After three straight months of negative growth, home prices around Seattle are on the upswing again.
Prices in King, Pierce and Snohomish counties rose by 0.7% since last year, according to the latest S&P CoreLogic Case-Shiller Home Price Index.
That growth can be attributed to Seattle’s southern neighbors.
In other words: It’s all about Tacoma, where homes are flying off the market.
Seasonal fluctuations aside, home prices in King and Snohomish counties have more or less leveled off in the past year. Only Pierce County continues to post high price increases, according to home-sales data from the Northwest Multiple Listing Service (NWMLS), which is more granular than Case-Shiller. The Case-Shiller index is based on a rolling average of home prices in all three counties.
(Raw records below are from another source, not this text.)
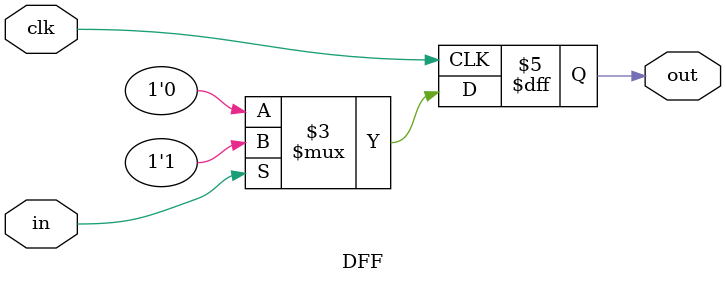
<source format=v>
/**
* Data-Flip-Flop
* out[t+1] = in[t]
*/

`default_nettype none
module DFF(
        input clk,
        input in,
        output reg out
);

    // No need to implement this chip
    // This chip is implemented in verilog using reg-variables
    // reg out;
    always @(posedge clk)
        if (in) out <= 1'b1;
        else out <= 1'b0;

endmodule

</source>
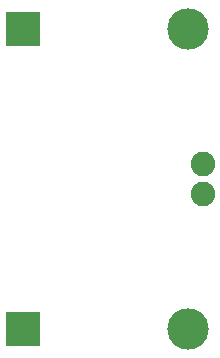
<source format=gbr>
G04 EAGLE Gerber RS-274X export*
G75*
%MOMM*%
%FSLAX34Y34*%
%LPD*%
%INSoldermask Top*%
%IPPOS*%
%AMOC8*
5,1,8,0,0,1.08239X$1,22.5*%
G01*
%ADD10R,2.984500X2.984500*%
%ADD11C,3.505200*%
%ADD12C,2.082800*%


D10*
X101600Y279400D03*
X101600Y25400D03*
D11*
X241300Y25400D03*
X241300Y279400D03*
D12*
X254000Y165100D03*
X254000Y139700D03*
M02*

</source>
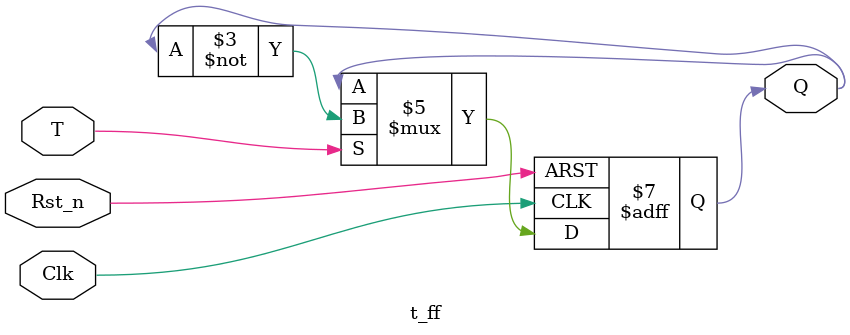
<source format=v>
module t_ff(
    input T,
    input Clk,
    input Rst_n,
    output reg Q
);
    always @(posedge Clk or negedge Rst_n) begin
        if (!Rst_n) Q <= 1'b0;
        else if (T) Q <= ~Q;
        else Q <= Q;
    end
endmodule

</source>
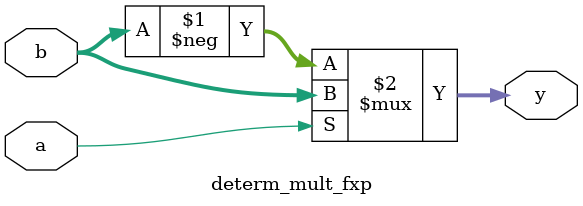
<source format=v>
`timescale 1ns / 1ps
module determ_mult_fxp(a, b, y);

// parameters
parameter BIT_WIDTH = 16;

// I/O
input a;
input signed [(BIT_WIDTH - 1):0] b;
output signed [(BIT_WIDTH - 1):0] y;

assign y = a ? b : -b;

endmodule
</source>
And homes selling for less than roughly $420,000 saw the strongest increases in price over last year, 0.5%, compared to more expensive homes, Case-Shiller data shows. Most of the homes in Pierce County, where prices are around $384,500, fall into that category.
Meanwhile, prices on homes selling for more than $420,000 stayed largely the same since last year. That price point includes most of the homes in King and Snohomish counties, according to the NWMLS.
Nationally, home prices saw a 0.3% month-over-month bump. Phoenix posted the strongest home price gains among major metropolitan areas, with a 6.3% increase over last year.
“However, a shift in regional leadership may be underway beneath the headline national index,” said S&P Managing Director Philip Murphy, from cities in the Southwest to those in the Southeast. After Phoenix, the next three cities with the strongest growth are all in the Southeast: Charlotte, Tampa and Atlanta.
And surprisingly, Las Vegas, the city that last year knocked Seattle out of its nearly-two-year streak of posting the highest home-price gains, didn’t make an appearance this month in the ranks of the top three cities with the fastest-increasing prices. Las Vegas, which posted a 0.2% decline in home prices from last month, was dethroned as the nation’s hottest housing market in August.